### TASK BRIEF
Repeat the material below exactly as it reads, line for line, and leave the pictures out of your answer.

### DATA UNDER STUDY

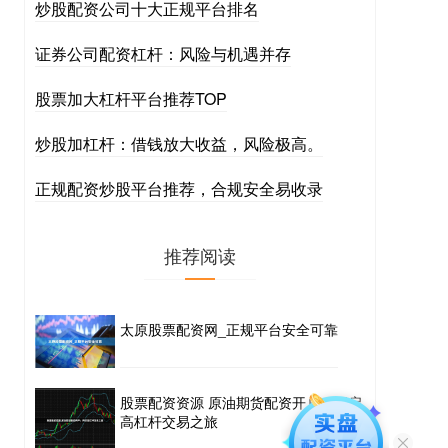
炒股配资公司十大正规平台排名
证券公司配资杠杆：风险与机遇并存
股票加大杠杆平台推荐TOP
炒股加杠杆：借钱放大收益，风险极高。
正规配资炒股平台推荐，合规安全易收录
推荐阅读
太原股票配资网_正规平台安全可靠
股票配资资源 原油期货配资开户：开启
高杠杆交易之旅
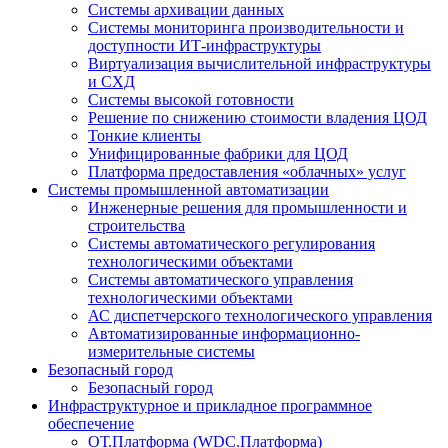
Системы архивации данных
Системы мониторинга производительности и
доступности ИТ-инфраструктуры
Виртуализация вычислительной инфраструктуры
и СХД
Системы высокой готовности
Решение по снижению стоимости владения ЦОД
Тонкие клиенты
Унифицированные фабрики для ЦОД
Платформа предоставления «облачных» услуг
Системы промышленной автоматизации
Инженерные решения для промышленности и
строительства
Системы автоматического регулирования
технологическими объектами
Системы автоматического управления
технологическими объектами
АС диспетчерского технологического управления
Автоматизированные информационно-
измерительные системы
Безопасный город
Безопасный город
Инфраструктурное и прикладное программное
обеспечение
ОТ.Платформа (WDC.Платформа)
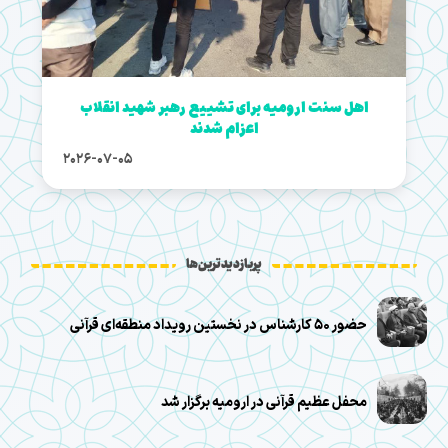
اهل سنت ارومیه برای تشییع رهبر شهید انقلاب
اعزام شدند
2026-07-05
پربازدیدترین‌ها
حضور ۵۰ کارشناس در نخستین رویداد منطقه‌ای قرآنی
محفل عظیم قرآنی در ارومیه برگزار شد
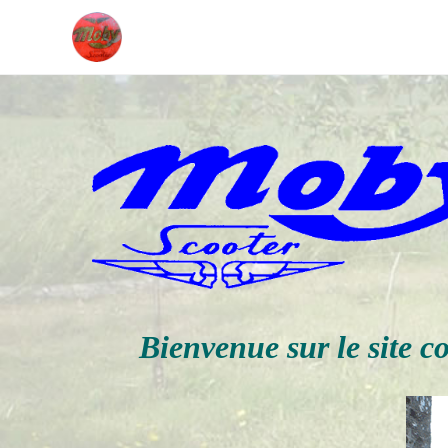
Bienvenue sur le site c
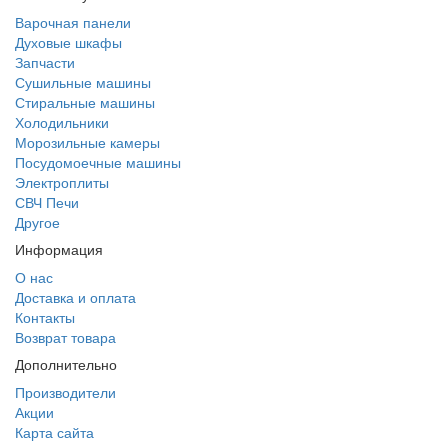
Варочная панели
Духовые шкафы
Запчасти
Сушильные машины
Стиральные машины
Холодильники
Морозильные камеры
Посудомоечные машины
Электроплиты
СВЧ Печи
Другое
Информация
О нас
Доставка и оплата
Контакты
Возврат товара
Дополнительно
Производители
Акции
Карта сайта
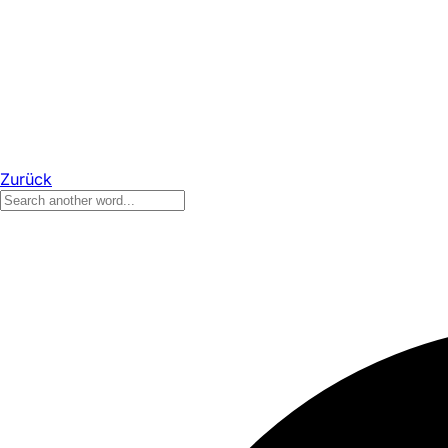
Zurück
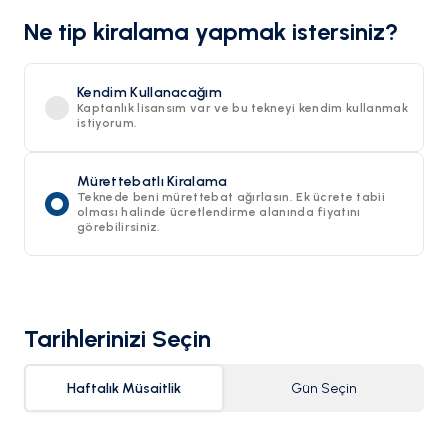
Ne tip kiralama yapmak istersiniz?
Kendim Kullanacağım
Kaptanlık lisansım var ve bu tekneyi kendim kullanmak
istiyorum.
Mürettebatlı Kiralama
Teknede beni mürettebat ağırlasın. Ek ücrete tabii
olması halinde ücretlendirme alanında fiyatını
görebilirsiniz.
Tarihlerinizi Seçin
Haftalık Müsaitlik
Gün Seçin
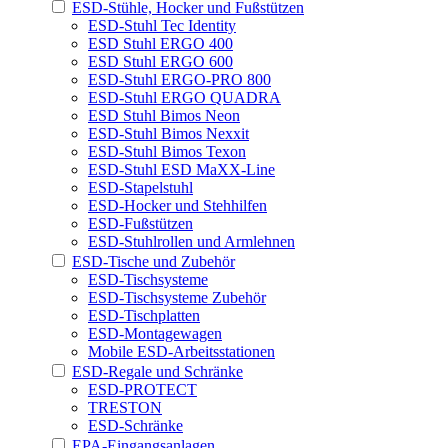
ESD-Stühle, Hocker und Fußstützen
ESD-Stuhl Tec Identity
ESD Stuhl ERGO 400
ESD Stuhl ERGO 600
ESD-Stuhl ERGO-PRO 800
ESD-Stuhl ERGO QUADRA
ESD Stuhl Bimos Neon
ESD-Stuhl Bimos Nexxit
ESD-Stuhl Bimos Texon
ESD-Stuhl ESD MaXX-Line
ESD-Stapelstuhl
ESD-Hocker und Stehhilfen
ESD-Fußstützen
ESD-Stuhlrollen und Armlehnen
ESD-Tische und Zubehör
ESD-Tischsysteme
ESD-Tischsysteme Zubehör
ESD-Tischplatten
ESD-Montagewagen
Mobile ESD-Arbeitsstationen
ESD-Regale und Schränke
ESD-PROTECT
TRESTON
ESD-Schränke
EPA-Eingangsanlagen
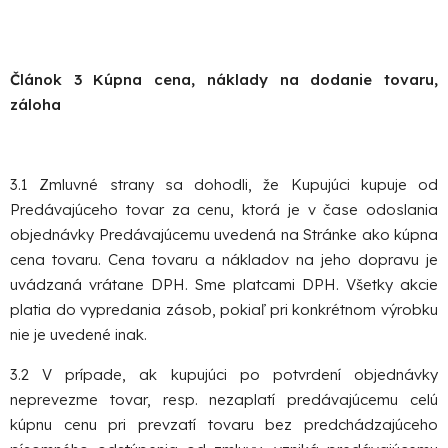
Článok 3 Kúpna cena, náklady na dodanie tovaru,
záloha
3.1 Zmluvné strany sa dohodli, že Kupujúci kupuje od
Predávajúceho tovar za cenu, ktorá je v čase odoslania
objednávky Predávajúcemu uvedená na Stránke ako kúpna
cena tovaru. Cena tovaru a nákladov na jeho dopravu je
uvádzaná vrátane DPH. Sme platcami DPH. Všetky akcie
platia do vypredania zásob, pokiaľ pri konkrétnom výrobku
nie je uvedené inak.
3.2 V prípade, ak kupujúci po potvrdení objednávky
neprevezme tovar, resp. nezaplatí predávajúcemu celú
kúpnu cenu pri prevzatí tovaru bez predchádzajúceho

### RESULT
炒股配资公司十大正规平台排名
证券公司配资杠杆：风险与机遇并存
股票加大杠杆平台推荐TOP
炒股加杠杆：借钱放大收益，风险极高。
正规配资炒股平台推荐，合规安全易收录
推荐阅读
太原股票配资网_正规平台安全可靠
股票配资资源 原油期货配资开户：开启
高杠杆交易之旅
Системы архивации данных
Системы мониторинга производительности и
доступности ИТ-инфраструктуры
Виртуализация вычислительной инфраструктуры
и СХД
Системы высокой готовности
Решение по снижению стоимости владения ЦОД
Тонкие клиенты
Унифицированные фабрики для ЦОД
Платформа предоставления «облачных» услуг
Системы промышленной автоматизации
Инженерные решения для промышленности и
строительства
Системы автоматического регулирования
технологическими объектами
Системы автоматического управления
технологическими объектами
АС диспетчерского технологического управления
Автоматизированные информационно-
измерительные системы
Безопасный город
Безопасный город
Инфраструктурное и прикладное программное
обеспечение
ОТ.Платформа (WDC.Платформа)
اهل سنت ارومیه برای تشییع رهبر شهید انقلاب
اعزام شدند
2026-07-05
پربازدیدترین‌ها
حضور ۵۰ کارشناس در نخستین رویداد منطقه‌ای قرآنی
محفل عظیم قرآنی در ارومیه برگزار شد
Bienvenue sur le site c
Варочная панели
Духовые шкафы
Запчасти
Сушильные машины
Стиральные машины
Холодильники
Морозильные камеры
Посудомоечные машины
Электроплиты
СВЧ Печи
Другое
Информация
О нас
Доставка и оплата
Контакты
Возврат товара
Дополнительно
Производители
Акции
Карта сайта
Zurück
Ne tip kiralama yapmak istersiniz?
Kendim Kullanacağım
Kaptanlık lisansım var ve bu tekneyi kendim kullanmak
istiyorum.
Mürettebatlı Kiralama
Teknede beni mürettebat ağırlasın. Ek ücrete tabii
olması halinde ücretlendirme alanında fiyatını
görebilirsiniz.
Tarihlerinizi Seçin
Haftalık Müsaitlik
Gün Seçin
ESD-Stühle, Hocker und Fußstützen
ESD-Stuhl Tec Identity
ESD Stuhl ERGO 400
ESD Stuhl ERGO 600
ESD-Stuhl ERGO-PRO 800
ESD-Stuhl ERGO QUADRA
ESD Stuhl Bimos Neon
ESD-Stuhl Bimos Nexxit
ESD-Stuhl Bimos Texon
ESD-Stuhl ESD MaXX-Line
ESD-Stapelstuhl
ESD-Hocker und Stehhilfen
ESD-Fußstützen
ESD-Stuhlrollen und Armlehnen
ESD-Tische und Zubehör
ESD-Tischsysteme
ESD-Tischsysteme Zubehör
ESD-Tischplatten
ESD-Montagewagen
Mobile ESD-Arbeitsstationen
ESD-Regale und Schränke
ESD-PROTECT
TRESTON
ESD-Schränke
EPA-Eingangsanlagen
Článok 3 Kúpna cena, náklady na dodanie tovaru,
záloha
3.1 Zmluvné strany sa dohodli, že Kupujúci kupuje od
Predávajúceho tovar za cenu, ktorá je v čase odoslania
objednávky Predávajúcemu uvedená na Stránke ako kúpna
cena tovaru. Cena tovaru a nákladov na jeho dopravu je
uvádzaná vrátane DPH. Sme platcami DPH. Všetky akcie
platia do vypredania zásob, pokiaľ pri konkrétnom výrobku
nie je uvedené inak.
3.2 V prípade, ak kupujúci po potvrdení objednávky
neprevezme tovar, resp. nezaplatí predávajúcemu celú
kúpnu cenu pri prevzatí tovaru bez predchádzajúceho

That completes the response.